Jedenfalls forderte Bitmanagement anfangs 596 Millionen Dollar Schadensersatz von der US-Regierung. Das entspricht knapp dem Preis von neun F/A-18-Kampfflugzeugen, die die US-Marine auf ihren Flugzeugträgern einsetzt. Ab und zu kommt es auf allen sieben Weltmeeren vor, dass der Wind sie von Bord schubst.

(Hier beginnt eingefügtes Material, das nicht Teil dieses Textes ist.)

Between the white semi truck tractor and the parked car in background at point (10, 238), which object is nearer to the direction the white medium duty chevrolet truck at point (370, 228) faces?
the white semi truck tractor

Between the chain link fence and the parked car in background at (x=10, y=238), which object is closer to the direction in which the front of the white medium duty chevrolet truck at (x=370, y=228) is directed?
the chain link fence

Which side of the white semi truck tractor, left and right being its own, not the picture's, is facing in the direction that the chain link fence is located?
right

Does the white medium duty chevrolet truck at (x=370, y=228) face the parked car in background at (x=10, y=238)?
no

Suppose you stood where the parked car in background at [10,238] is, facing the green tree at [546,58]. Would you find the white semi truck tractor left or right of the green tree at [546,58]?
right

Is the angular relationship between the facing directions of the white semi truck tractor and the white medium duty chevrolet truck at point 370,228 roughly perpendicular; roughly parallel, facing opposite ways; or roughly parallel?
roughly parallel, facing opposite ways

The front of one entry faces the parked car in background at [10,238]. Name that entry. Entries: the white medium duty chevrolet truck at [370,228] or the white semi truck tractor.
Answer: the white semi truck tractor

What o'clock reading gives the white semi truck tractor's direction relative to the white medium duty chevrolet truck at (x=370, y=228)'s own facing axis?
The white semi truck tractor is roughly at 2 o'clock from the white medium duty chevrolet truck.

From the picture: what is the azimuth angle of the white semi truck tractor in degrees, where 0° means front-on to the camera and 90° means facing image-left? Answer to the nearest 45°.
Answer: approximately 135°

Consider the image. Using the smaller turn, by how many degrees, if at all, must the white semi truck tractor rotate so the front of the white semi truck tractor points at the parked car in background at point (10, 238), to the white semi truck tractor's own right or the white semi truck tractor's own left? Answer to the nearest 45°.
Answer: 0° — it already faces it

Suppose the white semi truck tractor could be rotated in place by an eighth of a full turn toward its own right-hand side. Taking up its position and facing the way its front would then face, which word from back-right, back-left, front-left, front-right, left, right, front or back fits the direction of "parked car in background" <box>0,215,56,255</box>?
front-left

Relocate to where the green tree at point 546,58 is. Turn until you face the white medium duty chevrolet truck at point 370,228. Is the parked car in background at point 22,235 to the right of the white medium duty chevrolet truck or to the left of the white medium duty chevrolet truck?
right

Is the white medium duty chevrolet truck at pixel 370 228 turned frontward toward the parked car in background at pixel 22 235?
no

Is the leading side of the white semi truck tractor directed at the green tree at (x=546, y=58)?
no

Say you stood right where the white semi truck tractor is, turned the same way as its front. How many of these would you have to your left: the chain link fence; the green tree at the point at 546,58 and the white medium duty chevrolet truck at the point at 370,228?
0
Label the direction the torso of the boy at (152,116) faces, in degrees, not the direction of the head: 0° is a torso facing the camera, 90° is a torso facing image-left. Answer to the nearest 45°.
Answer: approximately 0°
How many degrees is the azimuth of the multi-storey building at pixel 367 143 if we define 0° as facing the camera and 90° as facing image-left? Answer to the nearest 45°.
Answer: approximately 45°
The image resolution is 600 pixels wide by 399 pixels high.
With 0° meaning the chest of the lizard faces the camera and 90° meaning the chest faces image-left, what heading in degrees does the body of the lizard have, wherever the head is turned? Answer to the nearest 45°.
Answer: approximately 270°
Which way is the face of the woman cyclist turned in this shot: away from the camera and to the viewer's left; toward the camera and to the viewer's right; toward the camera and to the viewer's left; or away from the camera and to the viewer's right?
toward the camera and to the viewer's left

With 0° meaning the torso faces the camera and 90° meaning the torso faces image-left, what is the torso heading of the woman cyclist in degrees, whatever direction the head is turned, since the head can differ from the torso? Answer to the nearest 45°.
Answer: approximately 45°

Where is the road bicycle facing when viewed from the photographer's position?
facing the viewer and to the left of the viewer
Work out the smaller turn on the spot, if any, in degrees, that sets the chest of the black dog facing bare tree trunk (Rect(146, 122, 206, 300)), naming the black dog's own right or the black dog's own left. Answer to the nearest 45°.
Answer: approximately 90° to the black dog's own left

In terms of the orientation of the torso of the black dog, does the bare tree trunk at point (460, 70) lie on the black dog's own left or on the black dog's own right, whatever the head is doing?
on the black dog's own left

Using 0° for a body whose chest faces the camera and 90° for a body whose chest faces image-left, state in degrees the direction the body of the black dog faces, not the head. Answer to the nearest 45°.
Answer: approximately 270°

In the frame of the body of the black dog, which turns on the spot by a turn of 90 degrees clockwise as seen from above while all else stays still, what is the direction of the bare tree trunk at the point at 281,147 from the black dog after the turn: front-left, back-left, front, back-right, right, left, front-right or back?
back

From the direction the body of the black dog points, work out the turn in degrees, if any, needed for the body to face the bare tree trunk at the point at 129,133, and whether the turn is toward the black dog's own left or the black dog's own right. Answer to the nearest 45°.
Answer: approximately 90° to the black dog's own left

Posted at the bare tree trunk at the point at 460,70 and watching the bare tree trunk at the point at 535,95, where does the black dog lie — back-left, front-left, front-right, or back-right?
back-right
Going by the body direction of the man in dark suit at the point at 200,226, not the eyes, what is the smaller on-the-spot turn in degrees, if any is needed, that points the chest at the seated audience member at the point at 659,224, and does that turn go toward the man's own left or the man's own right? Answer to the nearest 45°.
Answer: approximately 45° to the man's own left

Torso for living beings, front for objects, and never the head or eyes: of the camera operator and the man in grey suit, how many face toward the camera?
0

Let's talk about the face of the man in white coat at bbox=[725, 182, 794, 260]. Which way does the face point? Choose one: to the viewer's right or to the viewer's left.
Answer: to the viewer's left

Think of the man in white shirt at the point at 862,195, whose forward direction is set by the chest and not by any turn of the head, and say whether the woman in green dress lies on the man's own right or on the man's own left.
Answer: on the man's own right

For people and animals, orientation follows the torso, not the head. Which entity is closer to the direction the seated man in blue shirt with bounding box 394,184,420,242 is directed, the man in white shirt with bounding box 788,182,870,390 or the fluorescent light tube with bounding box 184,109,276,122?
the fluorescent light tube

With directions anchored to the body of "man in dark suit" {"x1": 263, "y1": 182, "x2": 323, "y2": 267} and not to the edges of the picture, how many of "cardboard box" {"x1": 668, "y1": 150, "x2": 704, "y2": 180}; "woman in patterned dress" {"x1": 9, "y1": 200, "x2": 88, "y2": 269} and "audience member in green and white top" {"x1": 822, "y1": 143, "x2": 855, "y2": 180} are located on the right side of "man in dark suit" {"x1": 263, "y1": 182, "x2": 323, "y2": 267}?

US-Regierung: Piraterie war doch legal, illegal, scheißegal
2016 bekannte sich die US-Regierung als Rechtsvertreterin der Marine Flagge. Sie gab die dreiste Raubkopiererei vor Gericht zu, hielt aber gleichzeitig dem Hersteller vor, den Kopierschutz selbst entfernt zu haben. Softwarelizenzierung führt durch juristisch schwierige Gewässer: Das Militär sei davon ausgegangen, dass die 38 erhaltenen Lizenzen nicht an Geräte gebunden seien. Deshalb, so argumentiert die Regierung, sei die Anfertigung von Kopien erlaubt gewesen. Es hätten aber nur 38 Kopien gleichzeitig in Benutzung sein dürfen. Gleichzeitig waren die Lizenzen ja angeblich über den Einkäufer legitimiert. Man verstrickt sich in Widersprüche, um eine Zahlung hoher Summen wegen Piraterie zu umschiffen.
Anfang 2021 entschied das Berufungsgericht, dass die US-Regierung als Rechtsvertreterin haftbar ist und die Kopien unlizenziert verwendet hat. Bitmanagement fordert daher Schadensersatz in Höhe von 155 Millionen Dollar. Demzugrunde liegt eine Neuberechnung vor: Von etwa 600.000 Kopien geht das Unternehmen aus. 2015 sei ein Preis von 370 US-Dollar verhandelt worden. Darauf gab Bitmanagement nochmal 30% Rabatt. Bleiben 259 US-Dollar pro Kopie, also 155.400.000 US-Dollar.
Endet die Piraterie-Irrfahrt mit einem Vergleich?
Die US-Regierung versucht, den Preis zu drücken. Sie geht von 579 Installationen aus, die aktiv verwendet worden seien, und setzt einen Preis von jeweils 200 US-Dollar an. Das macht lediglich 115.000 US-Dollar. Ein Schlag ins Gesicht für eine kleine Firma, der wegen Piraterie ein äußerst lukrativer Millionenauftrag entging. In Kürze wird eine Entscheidung des obersten US-Bundesverwaltungsgerichts erwartet – wenn man den Fall nicht vorher außergerichtlich beigelegt. Bleibt die Frage, ob Bitmanagement so einfach die Segel streichen will.